O papel dos estudantes 

A resposta apresentada pela ESCS passa pelo esforço coletivo da comunidade. Através do programa Mentoria, criado há dois anos, pretende-se a melhor inserção dos alunos de Erasmus no contexto académico. Uma semana antes das aulas começarem, os estudantes estrangeiros são recebidos no “welcome day”. A Associação de Estudantes (AE) intervém bastante, nomeadamente na receção, em que todos os núcleos da escola estão representados, desde a ESCSFM ao E2. Os mentores, por sua vez, são alunos de 2º. ou de 3º. ano que estão devidamente preparados para tal tarefa. “Esse mentor teve uma formação e, portanto, apresenta uma série de competências que lhe permitem orientar os alunos Erasmus que lhe são atribuídos”, clarifica Sandra Miranda.

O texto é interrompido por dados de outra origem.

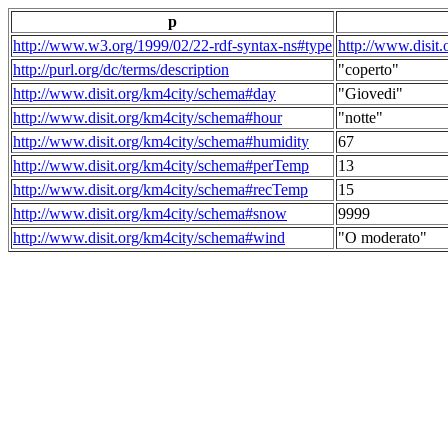
p
http://www.w3.org/1999/02/22-rdf-syntax-ns#type
http://www.disit
http://purl.org/dc/terms/description
"coperto"
http://www.disit.org/km4city/schema#day
"Giovedi"
http://www.disit.org/km4city/schema#hour
"notte"
http://www.disit.org/km4city/schema#humidity
67
http://www.disit.org/km4city/schema#perTemp
13
http://www.disit.org/km4city/schema#recTemp
15
http://www.disit.org/km4city/schema#snow
9999
http://www.disit.org/km4city/schema#wind
"O moderato"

Inês Mendes e Raquel Costa, representantes do departamento cultural da AE, não deixam de referir todo o trabalho que desenvolvem no âmbito desta integração. “Organizamos a iniciativa Welcome Erasmus, que consiste numa palestra e numa sessão de boas-vindas. Temos um grupo de Whatsapp para mantermos o contacto com os alunos de Erasmus, onde transmitimos os projetos e eventos da escola”, explicam. No entanto, referem que “o interesse dos alunos estrangeiros em aderirem a estas iniciativas é escasso”.

A partir Lisboa ou do Funchal, no final de mais um ano letivo, os estudantes preparam agora o regresso a casa com a sensação transversal de missão cumprida. Apesar das dificuldades, os alunos encaram o Erasmus como uma experiência marcante nas suas vidas, que permite crescer, saborear a liberdade e criar raízes. “Tive a oportunidade de viver e experimentar muitas coisas e agora custa-me acreditar que uma ‘casa’ possa ser um lugar fixo. Tudo é feito de pessoas”, reflete Ida Malec.

 

Por Cristina Gordon e David Santos, alunos da licenciatura em Jornalismo da Escola Superior de Comunicação Social de Lisboa.